English | 简体中文
PaddleViT supports AMP training for both single-gpu and multi-gpu settings. Briefly, automatic mixed precision (AMP) training is the process of using both full precision (a.k.a. FP32) and half precision (a.k.a FP16) during the model training. The aim is to speed up training while maintaining the accuracy. More information can be found in the Paddle AMP tutorial here and NVIDIA official website here.
Note: only Nvidia Ampere, Volta and Turing GPUs are supported FP16 computing.

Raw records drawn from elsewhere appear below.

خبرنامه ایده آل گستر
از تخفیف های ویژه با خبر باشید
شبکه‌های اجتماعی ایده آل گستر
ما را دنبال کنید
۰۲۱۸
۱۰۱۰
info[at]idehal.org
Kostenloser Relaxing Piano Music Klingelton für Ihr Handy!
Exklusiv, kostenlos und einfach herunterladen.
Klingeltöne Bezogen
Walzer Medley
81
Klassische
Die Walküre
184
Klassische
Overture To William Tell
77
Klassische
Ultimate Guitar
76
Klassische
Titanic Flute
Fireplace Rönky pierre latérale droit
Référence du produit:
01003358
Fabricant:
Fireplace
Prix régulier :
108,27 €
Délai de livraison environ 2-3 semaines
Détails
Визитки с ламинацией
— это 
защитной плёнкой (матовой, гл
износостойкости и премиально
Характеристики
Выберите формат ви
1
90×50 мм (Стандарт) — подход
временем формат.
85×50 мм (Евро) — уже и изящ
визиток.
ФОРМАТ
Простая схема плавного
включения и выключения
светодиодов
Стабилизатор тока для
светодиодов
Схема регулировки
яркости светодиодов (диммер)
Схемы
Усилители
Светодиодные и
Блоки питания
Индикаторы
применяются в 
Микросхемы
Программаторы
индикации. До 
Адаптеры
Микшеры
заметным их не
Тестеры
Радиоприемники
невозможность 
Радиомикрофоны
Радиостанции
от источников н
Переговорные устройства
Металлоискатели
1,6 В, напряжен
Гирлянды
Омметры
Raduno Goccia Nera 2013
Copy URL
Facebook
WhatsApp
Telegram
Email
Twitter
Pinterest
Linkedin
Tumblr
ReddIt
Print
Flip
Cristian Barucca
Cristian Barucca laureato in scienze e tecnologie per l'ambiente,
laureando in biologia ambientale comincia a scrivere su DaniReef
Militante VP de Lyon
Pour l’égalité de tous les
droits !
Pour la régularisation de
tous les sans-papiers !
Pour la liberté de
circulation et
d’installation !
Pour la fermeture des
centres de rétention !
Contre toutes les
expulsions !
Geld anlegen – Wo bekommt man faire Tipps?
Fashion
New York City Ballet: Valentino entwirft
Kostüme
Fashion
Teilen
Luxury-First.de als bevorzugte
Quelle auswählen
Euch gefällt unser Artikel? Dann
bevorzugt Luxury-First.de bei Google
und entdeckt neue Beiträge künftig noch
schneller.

PaddleViT provides very simple implementations to enable amp training for vision tasks. For example, similar to the standard training script in image classification, adding the input argument -amp
will switch to the amp training mode.
For single-GPU training:
CUDA_VISIBLE_DEVICES=0 \
python main_single_gpu.py \
-cfg='./configs/vit_base_patch16_224.yaml' \
-dataset='imagenet2012' \
-batch_size=64 \
-data_path='/dataset/imagenet' \
-amp
For multi-GPU training:
CUDA_VISIBLE_DEVICES=0,1,2,3,4,5,6,7 \
python main_multi_gpu.py \
-cfg='./configs/vit_base_patch16_224.yaml' \
-dataset='imagenet2012' \
-batch_size=64 \
-data_path='/dataset/imagenet' \
-amp
We test the training speed on a single GPU (Nvidia V100) for the ViT base model with and without amp
, and the results are shown in the following table:
1st | 2nd | 3rd | 4th | 5th | 6th | 7th | Average | Speedup | |
---|---|---|---|---|---|---|---|---|---|
AMP off | 78s | 78s | 79s | 78s | 78s | 79s | 78s | 78.29s | - |
AMP on | 42s | 41s | 41s | 41s | 41s | 41s | 41s | 41.14s | 1.903 |
In the above table, each item represents the training time in seconds for 100 training iterations. It can be see that the average training time is 78.29s/100iter, and 41.14s/100iter, for amp off
and amp on
, respectively. The training speed is increased by about 1.9 times.